Thanks to his viral banana sculpture, Maurizio Cattelan is very big in China. Exactly how big, you ask? Well, for one thing, his first solo exhibition in the country is outselling Andy Warhol’s.
“Maurizio Cattelan: The Last Judgment” at the UCCA Center for Contemporary Art in Beijing is drawing lines around the block. In the 24 days since it opened to the public on November 22, it has attracted 46,000 visitors—around 1,917 per day.
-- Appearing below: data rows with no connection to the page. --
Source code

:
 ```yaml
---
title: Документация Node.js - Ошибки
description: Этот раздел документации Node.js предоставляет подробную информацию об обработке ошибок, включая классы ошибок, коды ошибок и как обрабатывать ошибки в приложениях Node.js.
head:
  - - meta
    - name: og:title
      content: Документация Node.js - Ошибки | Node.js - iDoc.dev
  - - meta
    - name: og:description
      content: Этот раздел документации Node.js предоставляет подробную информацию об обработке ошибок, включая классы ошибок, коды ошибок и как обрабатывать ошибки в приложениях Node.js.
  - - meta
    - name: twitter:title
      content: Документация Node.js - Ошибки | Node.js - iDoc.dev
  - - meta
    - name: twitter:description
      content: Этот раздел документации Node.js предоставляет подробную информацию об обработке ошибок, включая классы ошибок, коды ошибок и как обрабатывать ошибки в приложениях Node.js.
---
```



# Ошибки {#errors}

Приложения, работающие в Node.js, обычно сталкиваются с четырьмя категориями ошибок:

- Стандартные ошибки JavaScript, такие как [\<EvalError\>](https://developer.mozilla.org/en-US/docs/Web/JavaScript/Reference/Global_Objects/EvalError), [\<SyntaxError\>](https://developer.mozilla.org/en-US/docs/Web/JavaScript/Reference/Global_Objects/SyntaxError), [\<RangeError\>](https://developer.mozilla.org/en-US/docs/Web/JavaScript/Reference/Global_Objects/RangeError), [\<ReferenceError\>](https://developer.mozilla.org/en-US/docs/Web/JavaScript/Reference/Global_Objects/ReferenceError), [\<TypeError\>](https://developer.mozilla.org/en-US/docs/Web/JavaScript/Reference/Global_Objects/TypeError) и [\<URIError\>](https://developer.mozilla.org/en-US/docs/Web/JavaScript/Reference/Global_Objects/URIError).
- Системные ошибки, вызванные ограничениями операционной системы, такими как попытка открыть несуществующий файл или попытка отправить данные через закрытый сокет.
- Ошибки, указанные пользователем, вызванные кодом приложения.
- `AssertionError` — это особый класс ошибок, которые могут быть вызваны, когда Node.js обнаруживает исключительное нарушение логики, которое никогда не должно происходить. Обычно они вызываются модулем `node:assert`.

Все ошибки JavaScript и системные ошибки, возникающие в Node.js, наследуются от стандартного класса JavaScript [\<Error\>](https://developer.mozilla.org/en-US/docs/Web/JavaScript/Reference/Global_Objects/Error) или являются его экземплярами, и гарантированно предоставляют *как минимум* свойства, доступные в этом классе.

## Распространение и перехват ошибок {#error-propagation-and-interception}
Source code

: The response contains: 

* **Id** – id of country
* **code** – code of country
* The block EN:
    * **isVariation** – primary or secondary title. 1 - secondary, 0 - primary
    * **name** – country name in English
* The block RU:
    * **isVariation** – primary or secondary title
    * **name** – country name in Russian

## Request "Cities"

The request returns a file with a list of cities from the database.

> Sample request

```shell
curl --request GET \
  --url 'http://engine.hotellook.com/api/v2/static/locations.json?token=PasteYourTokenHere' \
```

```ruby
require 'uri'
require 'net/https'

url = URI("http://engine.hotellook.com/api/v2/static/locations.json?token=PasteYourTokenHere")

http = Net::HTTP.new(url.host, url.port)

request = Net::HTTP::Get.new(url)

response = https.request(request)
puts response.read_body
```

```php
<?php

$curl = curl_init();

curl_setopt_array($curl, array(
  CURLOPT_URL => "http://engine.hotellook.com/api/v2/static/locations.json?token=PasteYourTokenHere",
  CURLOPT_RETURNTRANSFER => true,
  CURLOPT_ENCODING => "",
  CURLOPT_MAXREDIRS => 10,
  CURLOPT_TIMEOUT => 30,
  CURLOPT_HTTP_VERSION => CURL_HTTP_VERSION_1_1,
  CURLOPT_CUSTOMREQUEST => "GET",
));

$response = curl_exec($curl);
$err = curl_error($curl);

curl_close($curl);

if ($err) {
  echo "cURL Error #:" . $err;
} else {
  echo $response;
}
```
That’s almost twice the daily average of the museum’s Andy Warhol survey earlier this year, which drew around 1,010.
Organizers estimate that the total number of visits to the Cattelan show could be on par with, if not exceed, the 350,000-person attendance for its blockbuster Picasso retrospective in 2019, its most popular show to date.
“The viral phenomenon is not comprehensible to me,” Cattelan told Artnet News via email, saying it was “luck” and the existence of social media that brought him the fame. He found the prospect that he is bigger than Warhol and about as popular as Picasso in China “hard to understand.” As he put it, “He was Cartier and I am Swatch.”
Both Swatch and Cattelan, however, have plenty of fans. Locals are in fact so enthusiastic about Comedian, the controversial $120,000 work in which the artist duct-taped a banana to the wall at Art Basel Miami Beach, that they are making imitations of their own. (One of three Comedian editions is in the UCCA show.)
Bananas and various objects taped to the wall have been spotted across Beijing’s art district 798 in recent weeks. These images—as well as elaborate videos—have promptly gone viral in China’s social-media sphere.
Thanks to the sensation that is Comedian, “people think about me when they see a banana,” Cattelan admitted. But he wants audiences to take away a few things from the show beyond social-media fodder. “People hopefully will get out the idea that you can have fun while delivering a serious thought,” he said.
Why did Comedian strike such a chord? Cattelan posits that it is because the work brought “comfort” rather than “discomfort.”
“Every time you give the audience something they can immediately recognize, you make them happy because they feel comfortable,” he said. “I think this is what Jeff Koons did in a more expensive way with his Rabbit. Contemporary artworks often deal with discomfort, and I also work with that very often. But I believe that comfort is very important to viewers.” (He added that he enjoyed seeing visitors’ own interpretations of the work scattered around town.)
“The show resonates with the audience’s understanding of what art can do,” said Philip Tinari, director and CEO of UCCA. “There has been a lot of attention to specific pieces such as Comedian, but also a lot of smart interpretation. For many viewers, it’s an exhibition about life and death.”
Indeed, Comedian is only one of the 29 works featured in the exhibition, which traces the artist’s trajectory across more than three decades. Curated by Francesco Bonami, the show features some of Cattelan’s key early works including Lessico Familiare (1989), Catttelan (1994), Bidibidobidiboo (1996), and Novecento (1997).
“It is a show that speaks to everybody,” Bonami said, “and each work tells a different story.”